Stimac compared the concept of shared responsibility to another famous national setup, saying Baturina and Susic "can help Modric in the way Rodrigo de Paul and Julian Alvarez covered for Messi in Qatar." The analogy frames a dual solution—two runners and creators supporting an aging genius rather than a single heir apparent shouldering everything immediately.
The friction in Stimac’s argument is immediate and unavoidable. He praises Croatia’s depth—"They have brought strength and ability to the team"—while conceding the core veterans are fragile and the squad "not in our best moment." Naming successors is a projection; reality will be measured in minutes, match situations and recovery from injury.

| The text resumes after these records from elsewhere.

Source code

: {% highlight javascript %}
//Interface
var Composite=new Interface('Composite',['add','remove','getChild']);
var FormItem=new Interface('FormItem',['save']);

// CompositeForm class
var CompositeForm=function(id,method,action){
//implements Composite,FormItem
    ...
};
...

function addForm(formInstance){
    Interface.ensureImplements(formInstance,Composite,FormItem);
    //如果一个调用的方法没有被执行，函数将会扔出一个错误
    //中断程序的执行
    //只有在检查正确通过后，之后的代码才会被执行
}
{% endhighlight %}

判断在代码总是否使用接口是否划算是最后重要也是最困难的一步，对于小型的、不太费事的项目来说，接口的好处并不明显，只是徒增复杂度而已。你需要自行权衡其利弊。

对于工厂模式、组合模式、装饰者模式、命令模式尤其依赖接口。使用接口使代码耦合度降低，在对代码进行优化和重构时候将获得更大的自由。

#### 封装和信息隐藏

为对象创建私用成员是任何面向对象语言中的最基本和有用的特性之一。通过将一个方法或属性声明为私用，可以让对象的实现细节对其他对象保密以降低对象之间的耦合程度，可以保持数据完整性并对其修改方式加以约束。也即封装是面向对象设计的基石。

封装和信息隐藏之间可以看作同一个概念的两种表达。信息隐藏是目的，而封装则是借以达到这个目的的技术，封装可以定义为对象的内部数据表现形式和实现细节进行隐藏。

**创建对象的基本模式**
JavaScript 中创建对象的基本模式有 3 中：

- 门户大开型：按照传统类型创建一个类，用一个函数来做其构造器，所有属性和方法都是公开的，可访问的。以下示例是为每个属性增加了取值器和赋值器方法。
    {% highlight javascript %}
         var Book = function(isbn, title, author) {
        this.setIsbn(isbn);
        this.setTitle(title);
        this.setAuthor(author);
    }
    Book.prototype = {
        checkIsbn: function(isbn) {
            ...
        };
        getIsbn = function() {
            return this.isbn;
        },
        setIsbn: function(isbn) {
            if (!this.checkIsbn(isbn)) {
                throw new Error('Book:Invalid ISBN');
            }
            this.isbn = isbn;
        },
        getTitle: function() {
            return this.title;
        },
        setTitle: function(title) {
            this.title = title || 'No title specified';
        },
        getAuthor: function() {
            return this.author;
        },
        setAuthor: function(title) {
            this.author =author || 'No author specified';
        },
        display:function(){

Susic’s capacity to match Brozovic’s distance is quantifiable on the tracking charts, but whether Baturina can become the defining midfield presence after Modric remains unproven at the international level.
There is an immediate test. Croatia open against England in Dallas on Wednesday, and Ghana, managed by Carlos Queiroz, loom as a difficult opponent later in the group. Stimac’s public selection has turned those early minutes into more than preparation: they are the first chapter in a planned transition. If Baturina plays the role Stimac describes—linking play, arriving in the box, showing the stamina and creativity the coach expects—the claim will gain weight. If he does not, the question of who ultimately fills Modric’s big boots will stay very much open.